A palavra possui uma origem divertida: provém diretamente do termo grego que significa “cachorro”. Qual a relação, você perguntará, com uma escola de sabedoria filosófica? É a seguinte: os filósofos cínicos tinham um princípio fundamental de conduta que os levava a procurar viver preferencialmente segundo a natureza, e não em função das convenções sociais artificiais das quais eles não deixavam de caçoar. Uma de suas atividades favoritas consistia em perturbar as pessoas na rua, na praça do mercado, em zombar de suas crenças; hoje, diríamos “chocar o burguês”. Por isso, eram facilmente comparados a esses cãezinhos que nos mordem os calcanhares ou latem perto de nós para melhor nos aborrecer.
Contam, então, que os cínicos — e um dos mais eminentes dentre eles, chamado Crates, foi justamente o mestre de Zenão — obrigavam os alunos a multiplicar os exercícios práticos, exigindo que não se importassem com o disse me disse, contentandose com a missão essencial que consiste em viver de acordo com a ordem cósmica.
Sugeriam, por exemplo, que arrastassem um peixe morto na ponta de um cordão. Você pode facilmente imaginar que o infeliz obrigado a realizar esse tipo de pilhéria logo se tornava vítima de toda espécie de caçoada e de todas as gozações. Mas, como se diz, “ele aprendia”. O quê? Justamente a não mais se importar com o olhar dos outros, e realizar o que os crentes chamam de “conversão”: no caso, uma conversão não a Deus, mas à natureza cósmica da qual a loucura humana jamais deveria nos desviar.
O próprio Crates, num outro estilo, mas inteiramente conforme à natureza, não hesitava em fazer amor em público com Hipárquia, sua mulher. Na época, assim como hoje, as pessoas ficavam muito chocadas. No entanto, por mais estranho que pareça, isso era consequência direta do que se poderia chamar de “ética cosmológica”: a ideia de que a moral e a arte de viver devem tirar seus princípios da harmonia que rege todo o cosmos. Você agora compreende por que, aos olhos dos estoicos, a theoria era a primeira disciplina a ser praticada, pois suas consequências práticas não podiam ser absolutamente negligenciadas!

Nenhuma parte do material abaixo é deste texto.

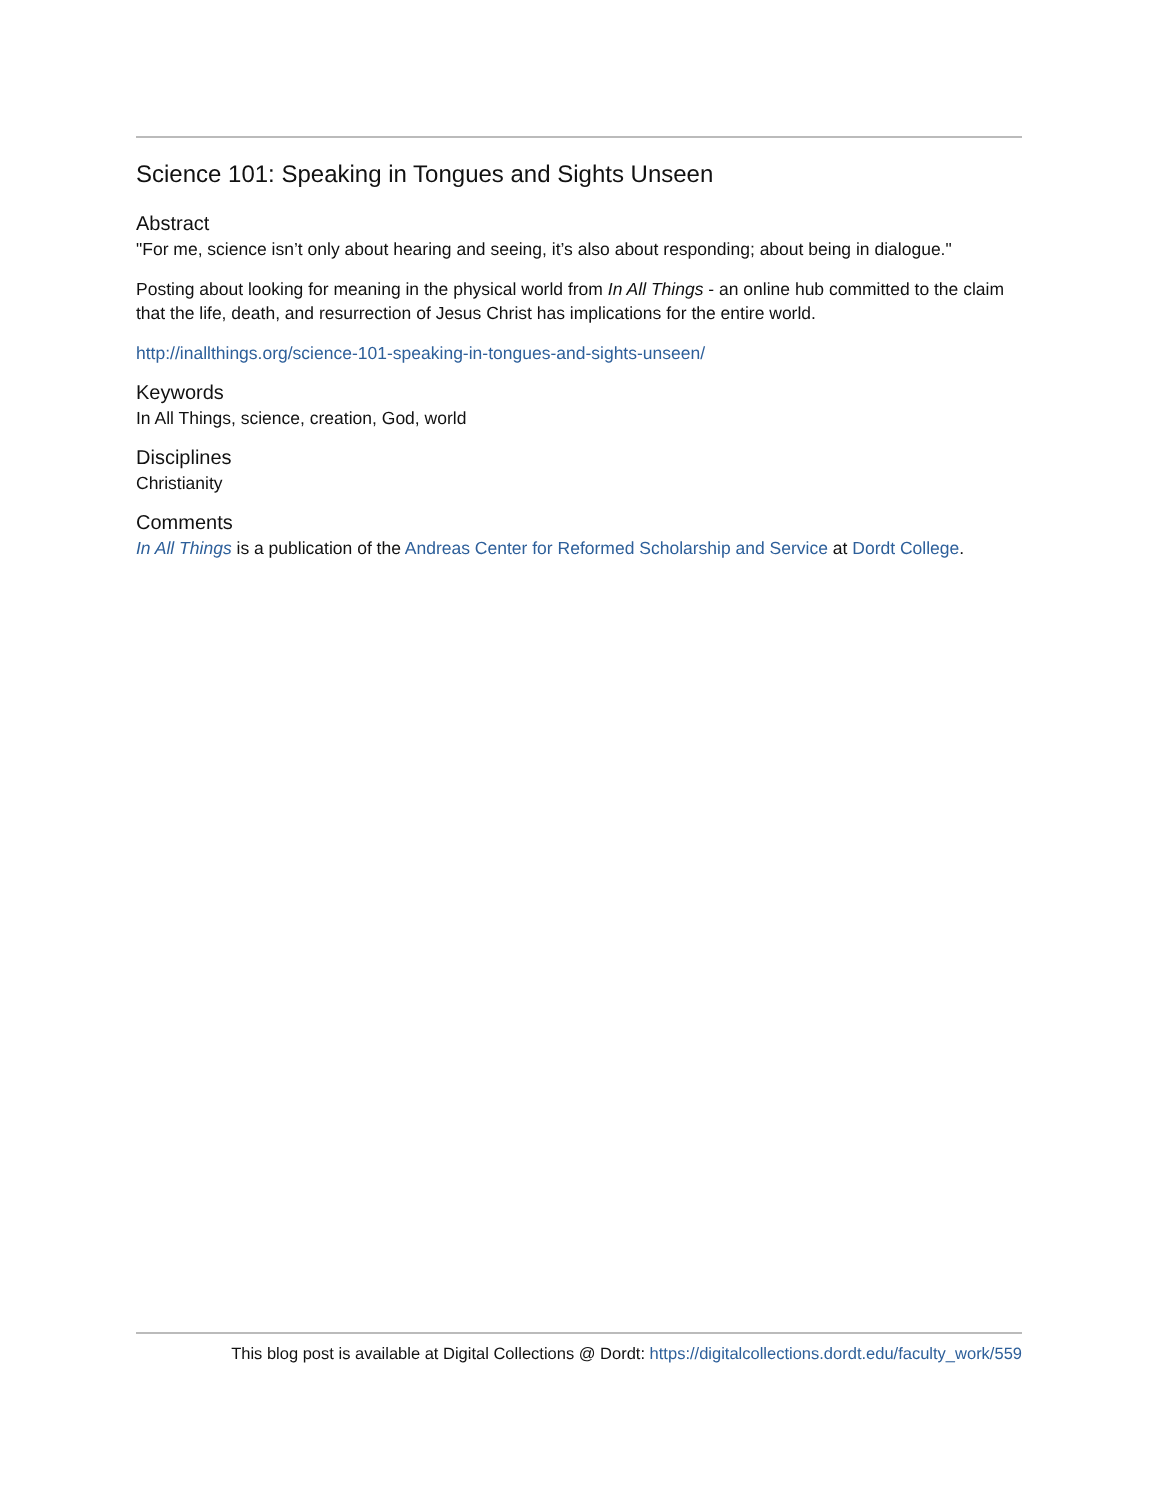Science 101: Speaking in Tongues and Sights Unseen
Abstract
"For me, science isn’t only about hearing and seeing, it’s also about responding; about being in dialogue."
Posting about looking for meaning in the physical world from In All Things - an online hub committed to the claim that the life, death, and resurrection of Jesus Christ has implications for the entire world.
http://inallthings.org/science-101-speaking-in-tongues-and-sights-unseen/
Keywords
In All Things, science, creation, God, world
Disciplines
Christianity
Comments
In All Things is a publication of the Andreas Center for Reformed Scholarship and Service at Dordt College.
This blog post is available at Digital Collections @ Dordt: https://digitalcollections.dordt.edu/faculty_work/559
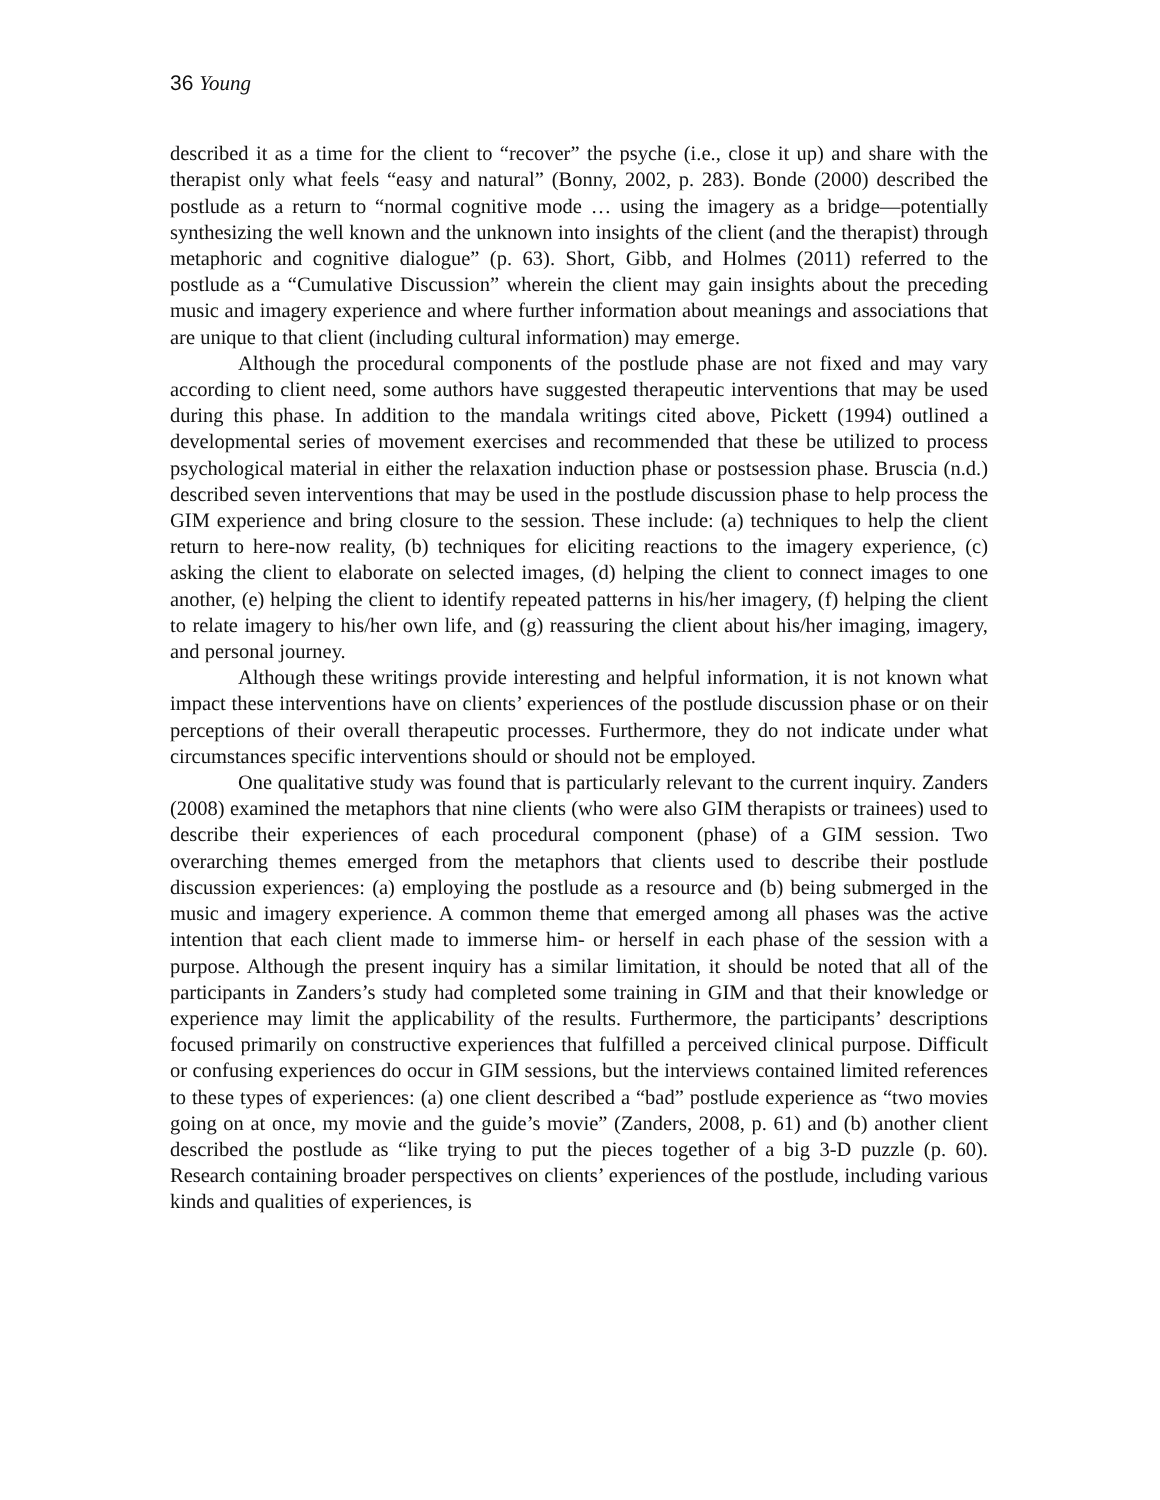36 Young
described it as a time for the client to “recover” the psyche (i.e., close it up) and share with the therapist only what feels “easy and natural” (Bonny, 2002, p. 283). Bonde (2000) described the postlude as a return to “normal cognitive mode … using the imagery as a bridge—potentially synthesizing the well known and the unknown into insights of the client (and the therapist) through metaphoric and cognitive dialogue” (p. 63). Short, Gibb, and Holmes (2011) referred to the postlude as a “Cumulative Discussion” wherein the client may gain insights about the preceding music and imagery experience and where further information about meanings and associations that are unique to that client (including cultural information) may emerge.
Although the procedural components of the postlude phase are not fixed and may vary according to client need, some authors have suggested therapeutic interventions that may be used during this phase. In addition to the mandala writings cited above, Pickett (1994) outlined a developmental series of movement exercises and recommended that these be utilized to process psychological material in either the relaxation induction phase or postsession phase. Bruscia (n.d.) described seven interventions that may be used in the postlude discussion phase to help process the GIM experience and bring closure to the session. These include: (a) techniques to help the client return to here-now reality, (b) techniques for eliciting reactions to the imagery experience, (c) asking the client to elaborate on selected images, (d) helping the client to connect images to one another, (e) helping the client to identify repeated patterns in his/her imagery, (f) helping the client to relate imagery to his/her own life, and (g) reassuring the client about his/her imaging, imagery, and personal journey.
Although these writings provide interesting and helpful information, it is not known what impact these interventions have on clients’ experiences of the postlude discussion phase or on their perceptions of their overall therapeutic processes. Furthermore, they do not indicate under what circumstances specific interventions should or should not be employed.
One qualitative study was found that is particularly relevant to the current inquiry. Zanders (2008) examined the metaphors that nine clients (who were also GIM therapists or trainees) used to describe their experiences of each procedural component (phase) of a GIM session. Two overarching themes emerged from the metaphors that clients used to describe their postlude discussion experiences: (a) employing the postlude as a resource and (b) being submerged in the music and imagery experience. A common theme that emerged among all phases was the active intention that each client made to immerse him- or herself in each phase of the session with a purpose. Although the present inquiry has a similar limitation, it should be noted that all of the participants in Zanders’s study had completed some training in GIM and that their knowledge or experience may limit the applicability of the results. Furthermore, the participants’ descriptions focused primarily on constructive experiences that fulfilled a perceived clinical purpose. Difficult or confusing experiences do occur in GIM sessions, but the interviews contained limited references to these types of experiences: (a) one client described a “bad” postlude experience as “two movies going on at once, my movie and the guide’s movie” (Zanders, 2008, p. 61) and (b) another client described the postlude as “like trying to put the pieces together of a big 3-D puzzle (p. 60). Research containing broader perspectives on clients’ experiences of the postlude, including various kinds and qualities of experiences, is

«Yo, Hiparquia, no seguí las costumbres del sexo femenino, sino que con corazón varonil seguí a los fuertes perros. No me gustó el manto sujeto con la fíbula, ni el pie calzado y mi cinta se olvidó del perfume. Voy descalza, con un bastón, un vestido me cubre los miembros y tengo la dura tierra en vez de un lecho. Soy dueña de mi vida para saber tanto y más que las ménades para cazar.»
 
É o que Cícero explica muito bem quando repete o pensamento estoico em outro de seus livros, intitulado Dos Fins dos Bens e dos Males (III, 73):
Aquele que quer viver de acordo com a natureza deve partir da visão de conjunto do mundo e da providência. Não é possível emitir juízos verdadeiros sobre os bens e sobre os males sem conhecer todo o sistema da natureza e da vida dos deuses, nem saber se a natureza humana está ou não de acordo com a natureza universal. E não se pode ver, sem a física, que importância (e ela é imensa) têm as antigas máximas dos sábios: “Obedece às circunstâncias!”, “Segue Deus!”, “Conhece-te a ti mesmo!”, “Nada em excesso!” etc. Somente o conhecimento dessa ciência pode nos ensinar o que pode a natureza na prática da justiça, na conservação de nossas amizades e de nossos apegos...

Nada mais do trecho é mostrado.